Gagne, dalam buku the
conditions of learning menyatakan bahwa :”belajar terjadi apabila situasi
stimulus bersama dengan isi ingatan mempengaruhi siswa sedemikian rupa sehingga
perbuatannya berubah dari waktu sebelum ia mengalami situasi itu ke waktu
sesudah ia mengalami situasi tadi.
3.
Morgan dalam buku introduction
to psychology mengemukakan belajar adalah setiap perubahan yang relatif,
menetap dalam tingkah laku yang terjadi sebagai suatu hasil dari latihan atau
pengalaman.[12]
4.
T. Raka Joni, dalam
artikelnya yang berjudul: “Teori mengajar dan psikologi belajar” mengatakan
bahwa: belajar adalah perubahan tingkah laku sebagai hasil pengalaman kecuali
perubahan tingkah laku yang disebabkan oleh proses menjadinya seseorang atau
perubahan instiktif.
5.
H. Carl Witherington dalam bukunya “educational
Psycology” mengemukakan bahwa: belajar adalah suatu perubahan di dalam
kepribadian yang menyatakan diri sebagai suatu pola baru daripada reaksi yang
berupa kecakapan, sikap, kebiasaan, kepandaian atau suatu pengertian.
6.
Cronbach, dalam bukunya
“educational psychology” mengatakan bahwa : “belajar adalah mengalami
dan dalam mengalami itu si pelajar mempergunakan panca inderannya”.
7.
W.S. Winkel dalam bukunya
psikologi pendidikan dan evaluasi belajar menyatakan bahwa: belajar adalah
sebagai proses pembentukan tingkah laku secara terorganisir.[13]
8.
Slameto mengemukakan
bahwa belajar ialah suatu proses usaha yang dilakukan individu untuk memperoleh
suatu perubahan perilaku yang baru secara keseluruhan, sebagai hasil dari
pengalaman individu itu sendiri dalam interaksi individu dengan lingkungannya.
9.
Moeslichatoen
mengemukakan bahwa belajar dapat diartikan sebagai proses yang membuat
terjadinnya proses belajar dan perubahan itu sendiri dihasilkan dari usaha
dalam proses belajar.[14]
10.
Chaplin dalam dictionary
of psychology membatasi belajar dengan dua rumusan, yang pertama: acquisition
of any relatively permanent change in behavior as a result of practice and
expresience. Dan yang kedua: process of acquiring responses as a result
of special practice.
11.
Hitzman dalam bukunya the
psychology of learning and memory berpendapat learning is a change in
organism due to experience which can affect the organism’s behavior.[15]

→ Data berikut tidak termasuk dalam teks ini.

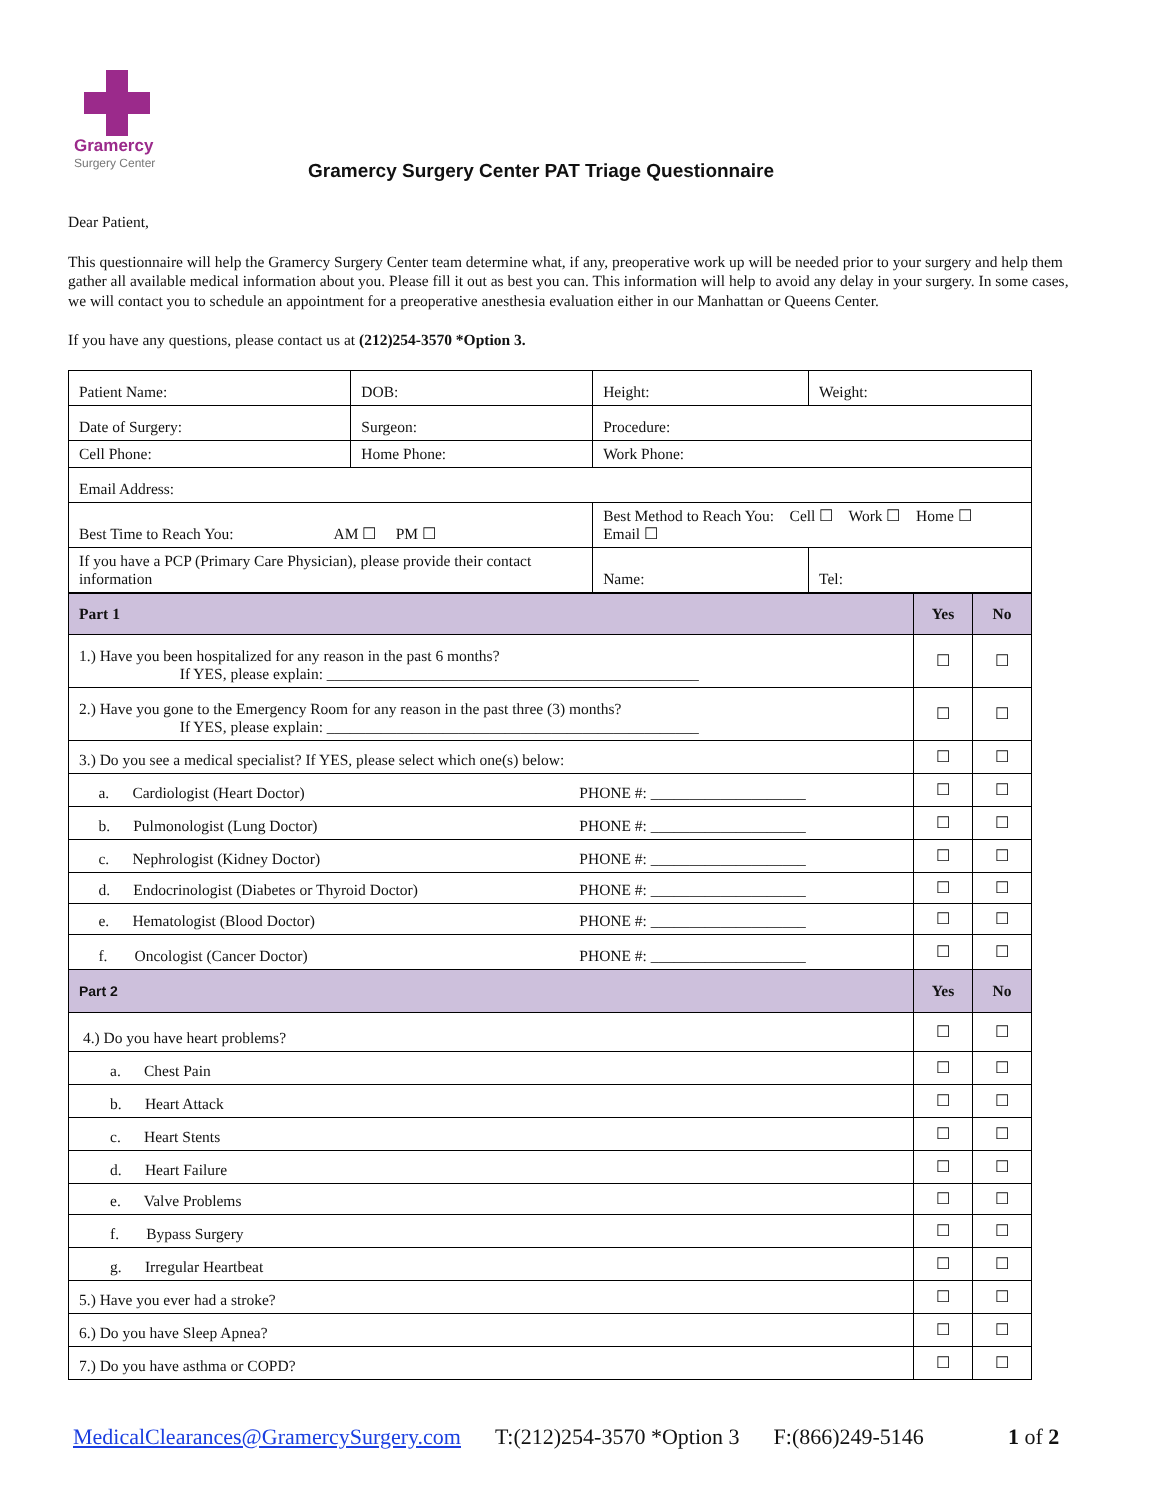Gramercy
Surgery Center
Gramercy Surgery Center PAT Triage Questionnaire
Dear Patient,
This questionnaire will help the Gramercy Surgery Center team determine what, if any, preoperative work up will be needed prior to your surgery and help them gather all available medical information about you. Please fill it out as best you can. This information will help to avoid any delay in your surgery. In some cases, we will contact you to schedule an appointment for a preoperative anesthesia evaluation either in our Manhattan or Queens Center.
If you have any questions, please contact us at (212)254-3570 *Option 3.
| Patient Name: | DOB: | Height: | Weight: | |
| Date of Surgery: | Surgeon: | Procedure: | | |
| Cell Phone: | Home Phone: | Work Phone: | | |
| Email Address: | | | | |
| Best Time to Reach You: AM ☐ PM ☐ | | Best Method to Reach You: Cell ☐ Work ☐ Home ☐ Email ☐ | | |
| If you have a PCP (Primary Care Physician), please provide their contact information | | Name: | | Tel: |
| Part 1 | | Yes | No |
| 1.) Have you been hospitalized for any reason in the past 6 months? If YES, please explain: ________________________________________________ | | ☐ | ☐ |
| 2.) Have you gone to the Emergency Room for any reason in the past three (3) months? If YES, please explain: ________________________________________________ | | ☐ | ☐ |
| 3.) Do you see a medical specialist? If YES, please select which one(s) below: | | ☐ | ☐ |
| a. Cardiologist (Heart Doctor) | PHONE #: ____________________ | ☐ | ☐ |
| b. Pulmonologist (Lung Doctor) | PHONE #: ____________________ | ☐ | ☐ |
| c. Nephrologist (Kidney Doctor) | PHONE #: ____________________ | ☐ | ☐ |
| d. Endocrinologist (Diabetes or Thyroid Doctor) | PHONE #: ____________________ | ☐ | ☐ |
| e. Hematologist (Blood Doctor) | PHONE #: ____________________ | ☐ | ☐ |
| f. Oncologist (Cancer Doctor) | PHONE #: ____________________ | ☐ | ☐ |
| Part 2 | | Yes | No |
| 4.) Do you have heart problems? | | ☐ | ☐ |
| a. Chest Pain | | ☐ | ☐ |
| b. Heart Attack | | ☐ | ☐ |
| c. Heart Stents | | ☐ | ☐ |
| d. Heart Failure | | ☐ | ☐ |
| e. Valve Problems | | ☐ | ☐ |
| f. Bypass Surgery | | ☐ | ☐ |
| g. Irregular Heartbeat | | ☐ | ☐ |
| 5.) Have you ever had a stroke? | | ☐ | ☐ |
| 6.) Do you have Sleep Apnea? | | ☐ | ☐ |
| 7.) Do you have asthma or COPD? | | ☐ | ☐ |
MedicalClearances@GramercySurgery.com T:(212)254-3570 *Option 3 F:(866)249-5146 1 of 2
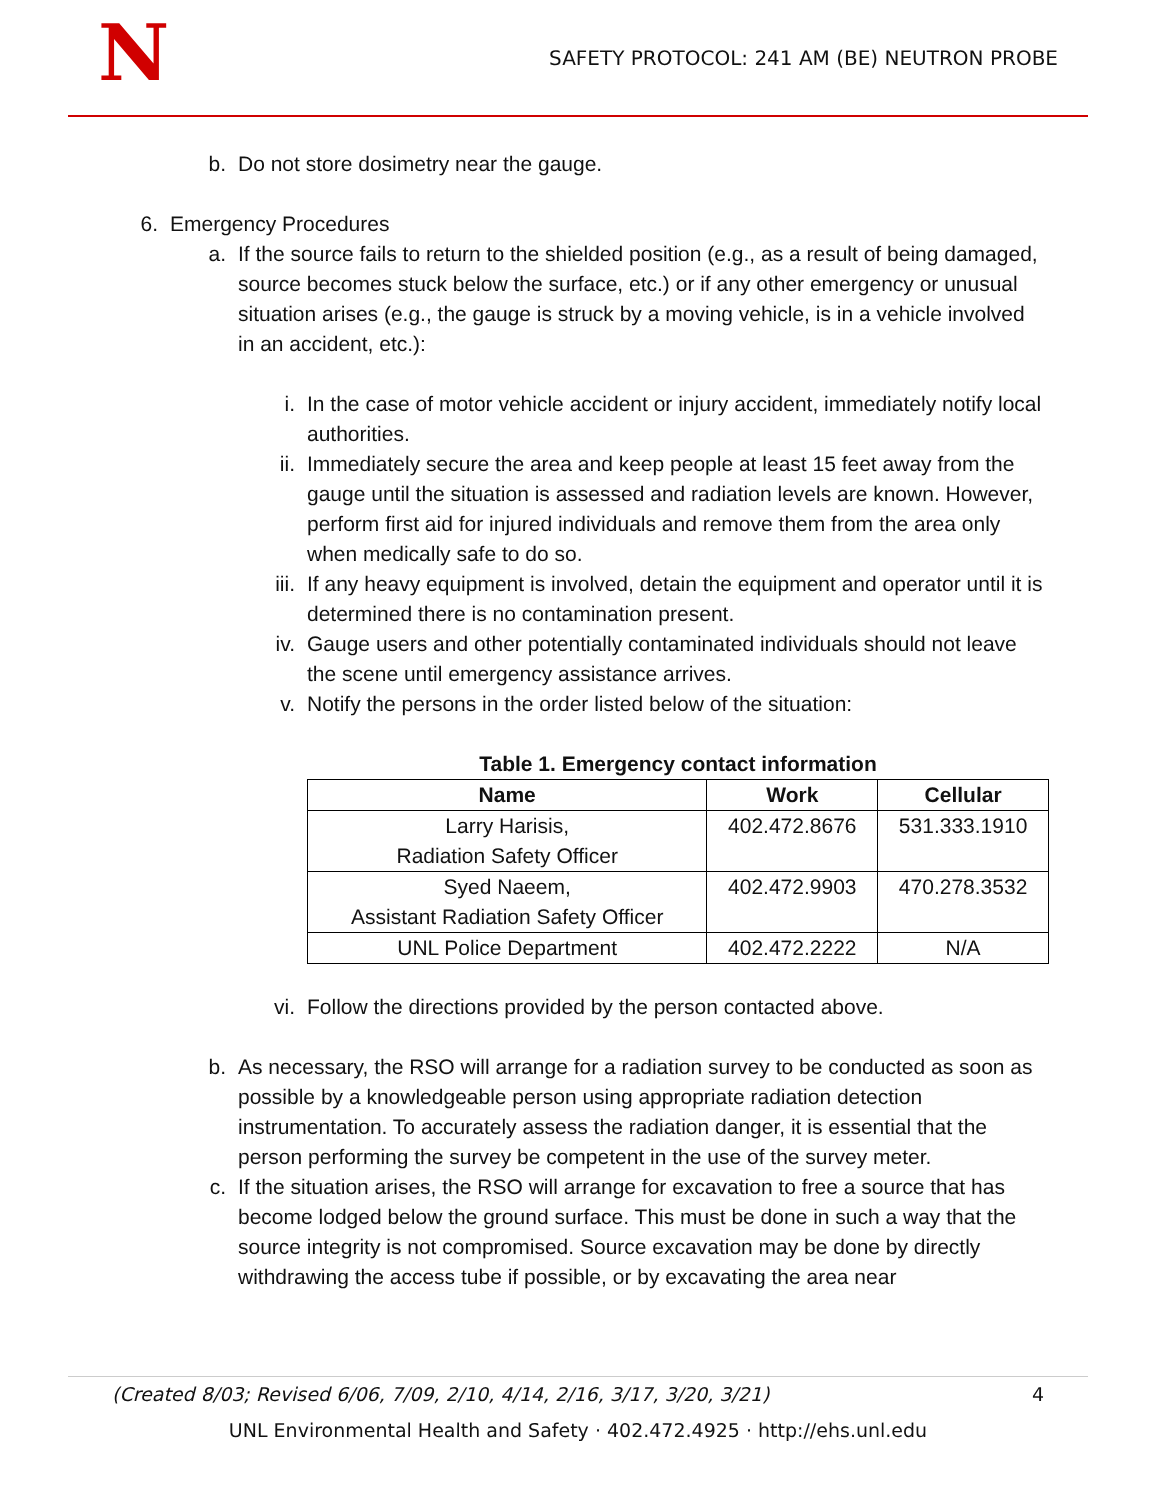N
SAFETY PROTOCOL: 241 AM (BE) NEUTRON PROBE
b. Do not store dosimetry near the gauge.
6. Emergency Procedures
a. If the source fails to return to the shielded position (e.g., as a result of being damaged, source becomes stuck below the surface, etc.) or if any other emergency or unusual situation arises (e.g., the gauge is struck by a moving vehicle, is in a vehicle involved in an accident, etc.):
i. In the case of motor vehicle accident or injury accident, immediately notify local authorities.
ii. Immediately secure the area and keep people at least 15 feet away from the gauge until the situation is assessed and radiation levels are known. However, perform first aid for injured individuals and remove them from the area only when medically safe to do so.
iii. If any heavy equipment is involved, detain the equipment and operator until it is determined there is no contamination present.
iv. Gauge users and other potentially contaminated individuals should not leave the scene until emergency assistance arrives.
v. Notify the persons in the order listed below of the situation:
Table 1. Emergency contact information
| Name | Work | Cellular |
| --- | --- | --- |
| Larry Harisis, Radiation Safety Officer | 402.472.8676 | 531.333.1910 |
| Syed Naeem, Assistant Radiation Safety Officer | 402.472.9903 | 470.278.3532 |
| UNL Police Department | 402.472.2222 | N/A |
vi. Follow the directions provided by the person contacted above.
b. As necessary, the RSO will arrange for a radiation survey to be conducted as soon as possible by a knowledgeable person using appropriate radiation detection instrumentation. To accurately assess the radiation danger, it is essential that the person performing the survey be competent in the use of the survey meter.
c. If the situation arises, the RSO will arrange for excavation to free a source that has become lodged below the ground surface. This must be done in such a way that the source integrity is not compromised. Source excavation may be done by directly withdrawing the access tube if possible, or by excavating the area near
(Created 8/03; Revised 6/06, 7/09, 2/10, 4/14, 2/16, 3/17, 3/20, 3/21) 4
UNL Environmental Health and Safety · 402.472.4925 · http://ehs.unl.edu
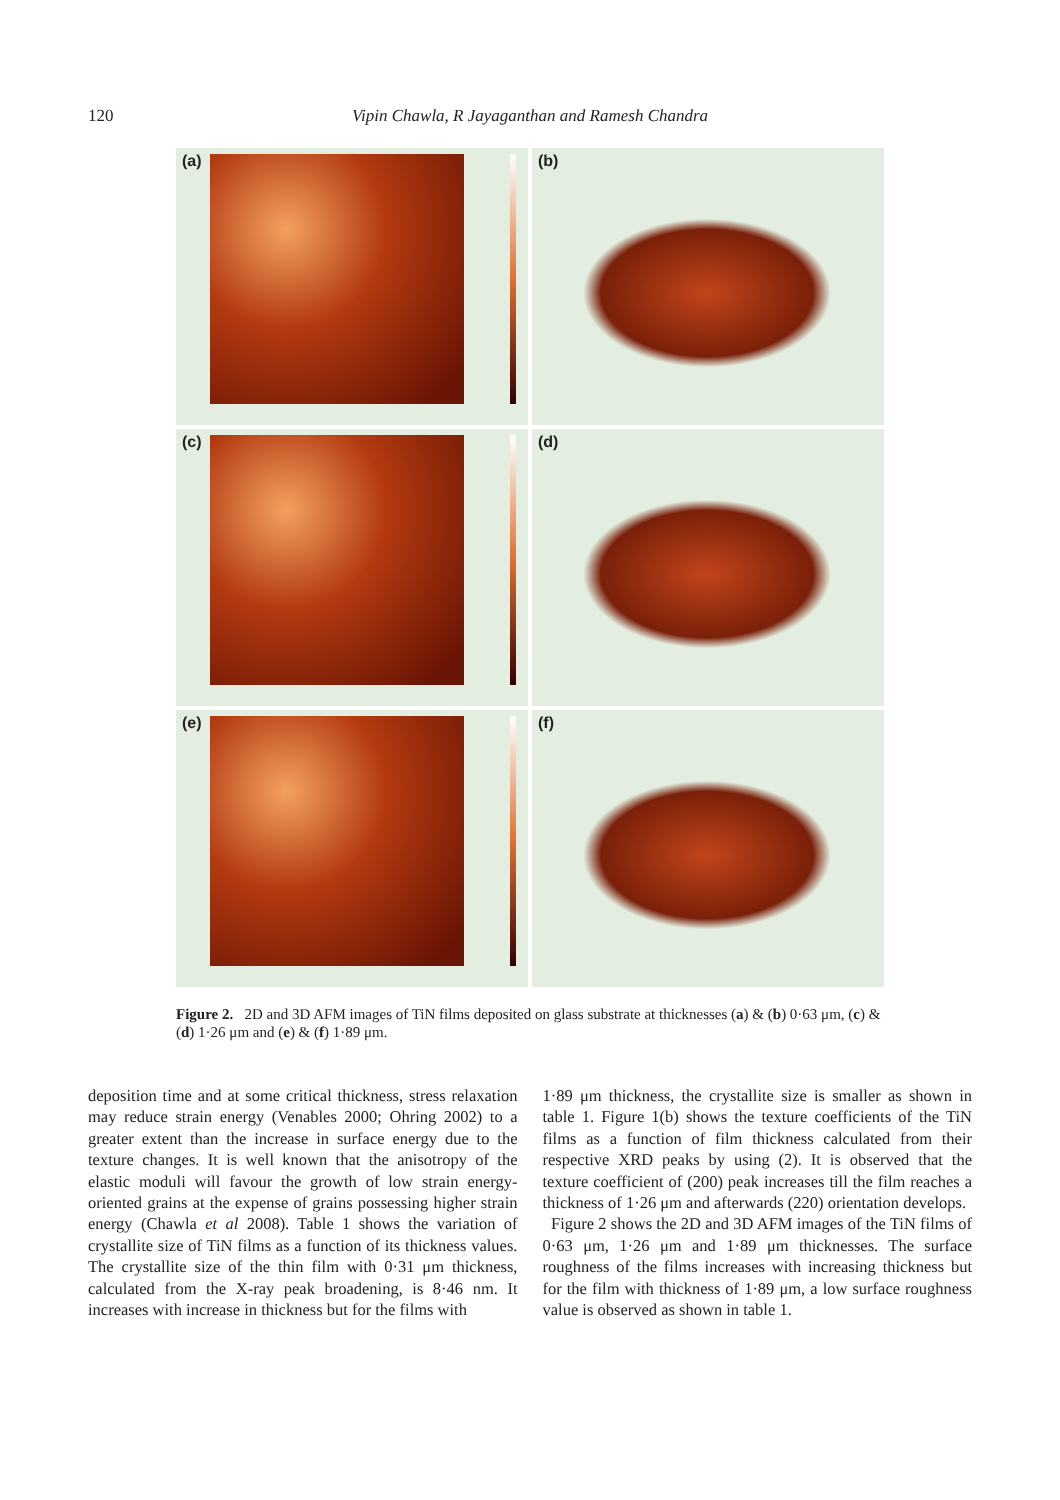120
Vipin Chawla, R Jayaganthan and Ramesh Chandra
(a)
(b)
(c)
(d)
(e)
(f)
Figure 2. 2D and 3D AFM images of TiN films deposited on glass substrate at thicknesses (a) & (b) 0·63 μm, (c) & (d) 1·26 μm and (e) & (f) 1·89 μm.
deposition time and at some critical thickness, stress relaxation may reduce strain energy (Venables 2000; Ohring 2002) to a greater extent than the increase in surface energy due to the texture changes. It is well known that the anisotropy of the elastic moduli will favour the growth of low strain energy-oriented grains at the expense of grains possessing higher strain energy (Chawla et al 2008). Table 1 shows the variation of crystallite size of TiN films as a function of its thickness values. The crystallite size of the thin film with 0·31 μm thickness, calculated from the X-ray peak broadening, is 8·46 nm. It increases with increase in thickness but for the films with
1·89 μm thickness, the crystallite size is smaller as shown in table 1. Figure 1(b) shows the texture coefficients of the TiN films as a function of film thickness calculated from their respective XRD peaks by using (2). It is observed that the texture coefficient of (200) peak increases till the film reaches a thickness of 1·26 μm and afterwards (220) orientation develops.
Figure 2 shows the 2D and 3D AFM images of the TiN films of 0·63 μm, 1·26 μm and 1·89 μm thicknesses. The surface roughness of the films increases with increasing thickness but for the film with thickness of 1·89 μm, a low surface roughness value is observed as shown in table 1.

Dari beberapa pengertian di atas,
maka dapat ditemukan beberapa elemen dasar dari belajar yaitu:
a.
Belajar
adalah merupakan suatu perubahan dalam tingkah laku, perubahan tersebut
dapat mengarah kepada tingkah laku yang baik dan mengarah pada tingkah laku
yang kurang baik
b.
Belajar
adalah suatu perubahan yang terjadi melalui latihan atau pengalaman,
dalam arti perubahan-perubahan yang disebabkan oleh pertumbuhan atau
kematangan, dan tidak dikatakan sebagai hasil belajar apabila perubahan
tersebut terdapat pada seorang bayi.
c.
Perubahan
tersebut harus relatif mantap dan harus merupakan akhir daripada suatu
waktu yang cukup panjang. Berapa lama waktu yang diperlukan itu sulit
ditentukan dengan pasti, tetapi perubahan itu hendaknya merupakan akhir dari
suatu periode yang mungkin berlangsung lama. Dan berarti harus mengesampingkan
perubahan yang disebabkan oleh motivasi, kelelahan, adaptasi, ketajaman
perhatian atau kepekaan seseorang, yang biasannya berlangsung sementara.
d.
Tingkah
laku yang mengalami perubahan karena belajar menyangkut berbagai aspek
kepribadian, baik fisik maupun psikis, seperti; perubahan
dalam pengertian, pemecahan suatu masalah berpikir, keterampilan,
kecakapan,kebiasaan, ataupun sikap..[16]
Dan bisa disimpulkan yaitu ciri-ciri
suatu perubahan perilaku berupa:
1.
Perubahan
yang terjadi secara sadar
2.
Perubahan
dalam belajar bersifat kontinyu dan fungsional
3.
Perubahan
dalam belajar bersifat positif dan aktif
4.
Perubahan
dalam belajar bertujuan atau terarah.[17]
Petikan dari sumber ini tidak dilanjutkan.